• Your task:
Can you copy out the rows word for word, from the line containing "At which category" through the line containing "What is the label", both included, and leave the pictures out of your answer?

• Source material:

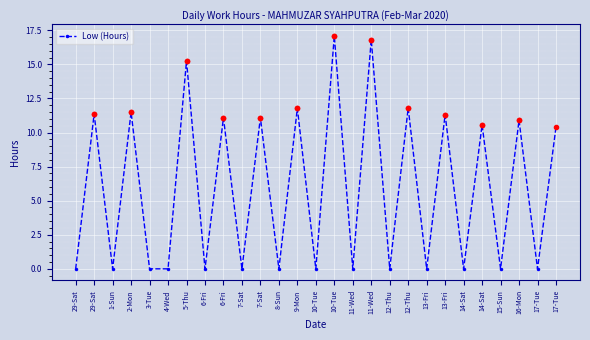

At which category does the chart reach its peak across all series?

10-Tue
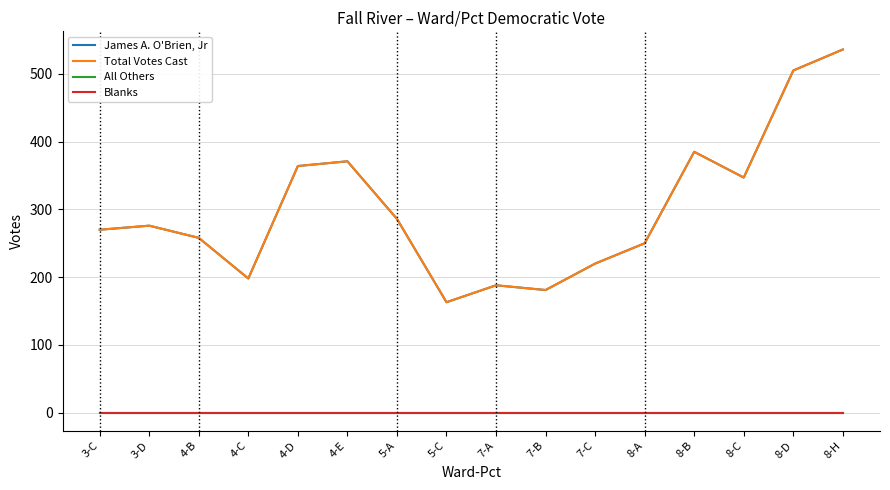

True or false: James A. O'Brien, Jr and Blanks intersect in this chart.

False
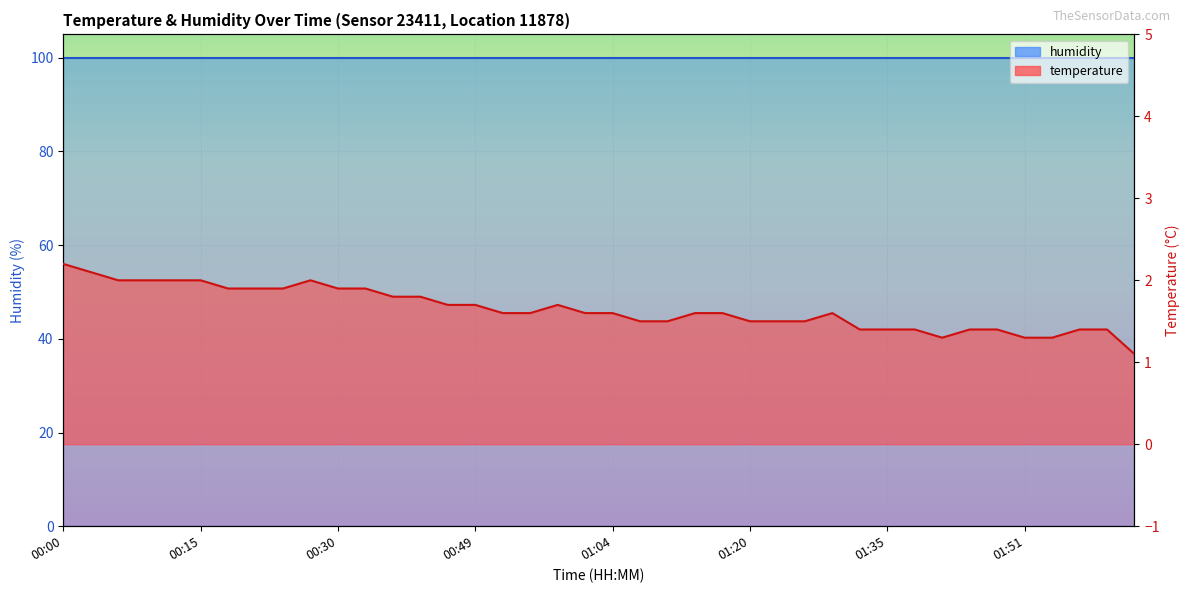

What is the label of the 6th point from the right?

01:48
--
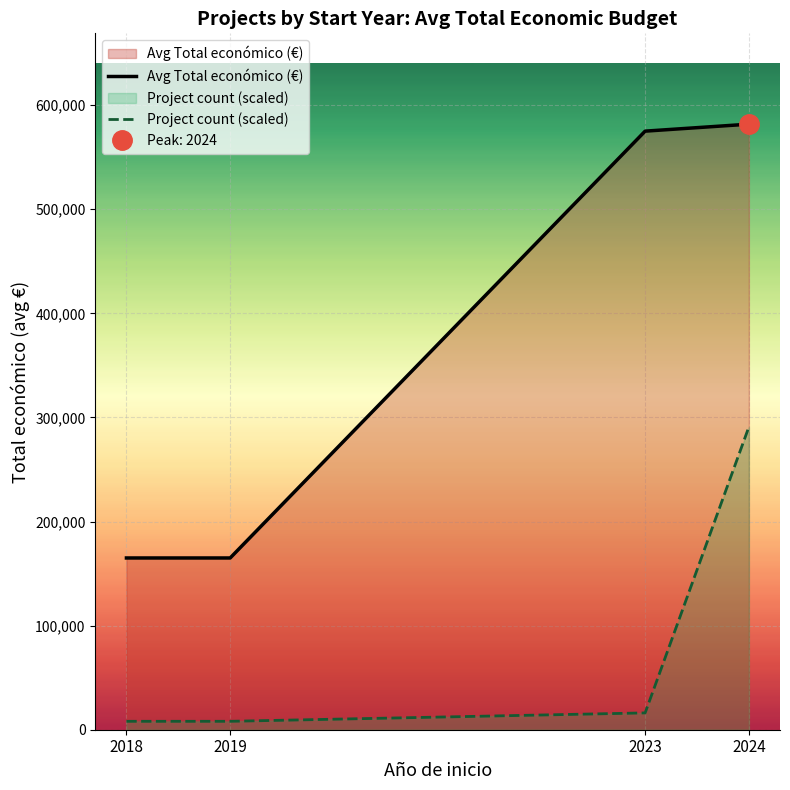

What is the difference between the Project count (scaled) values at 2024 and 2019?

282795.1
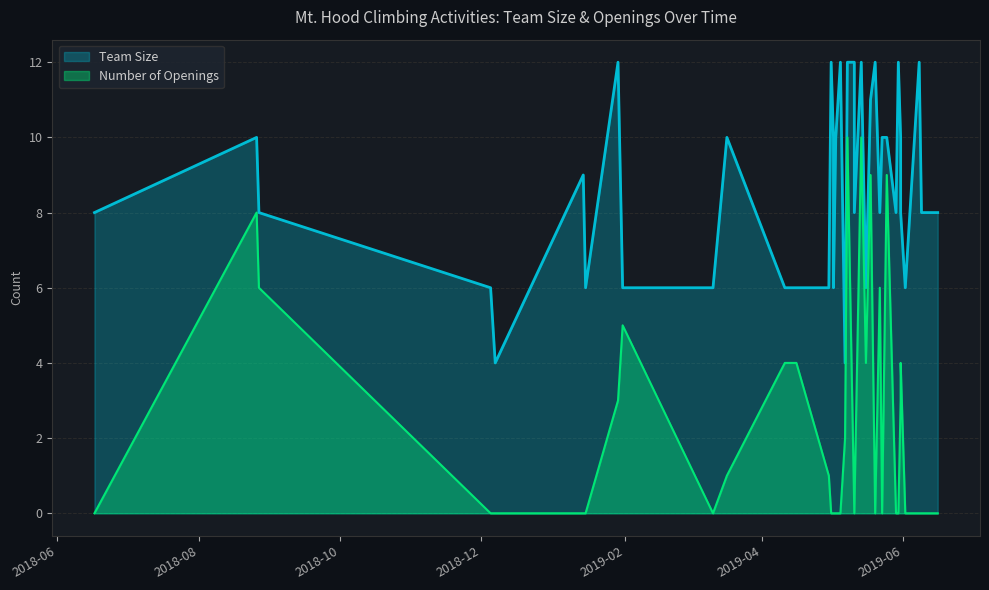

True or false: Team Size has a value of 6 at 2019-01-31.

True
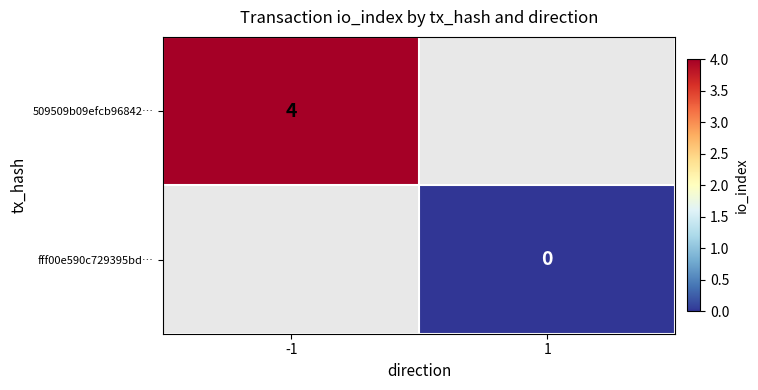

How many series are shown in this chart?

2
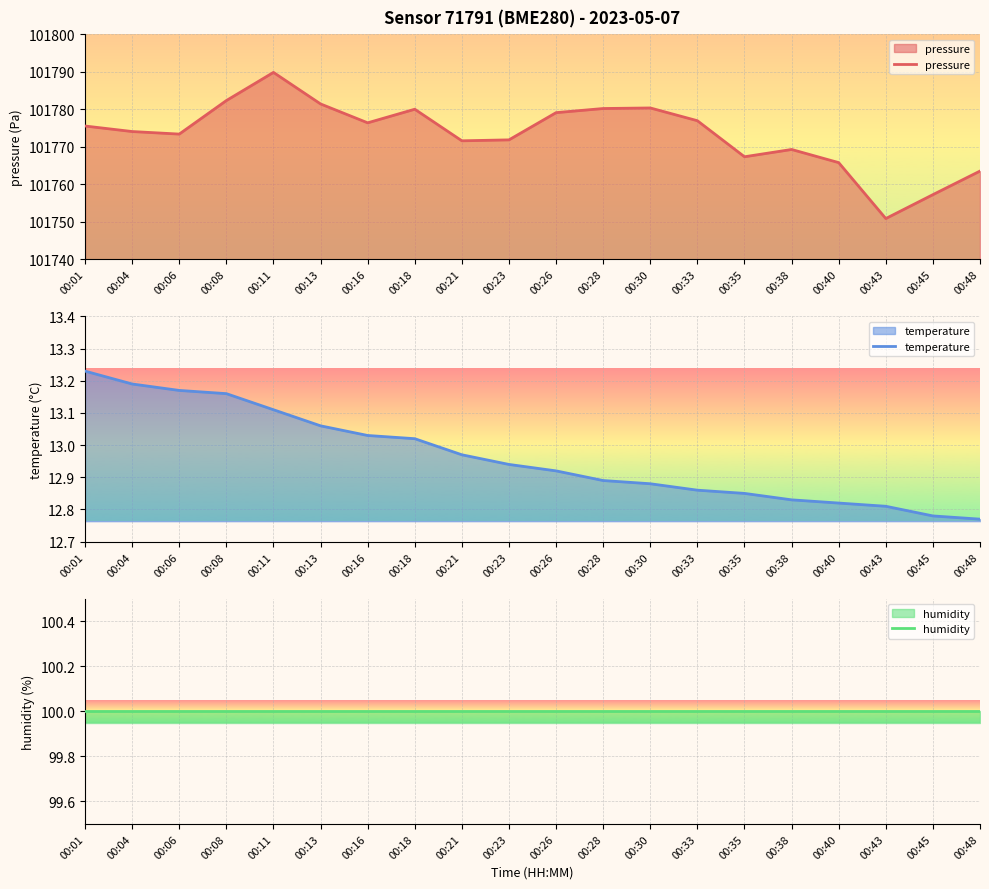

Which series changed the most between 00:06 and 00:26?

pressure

• Output below:
At which category does the chart reach its peak across all series?

10-Tue

True or false: James A. O'Brien, Jr and Blanks intersect in this chart.

False

What is the label of the 6th point from the right?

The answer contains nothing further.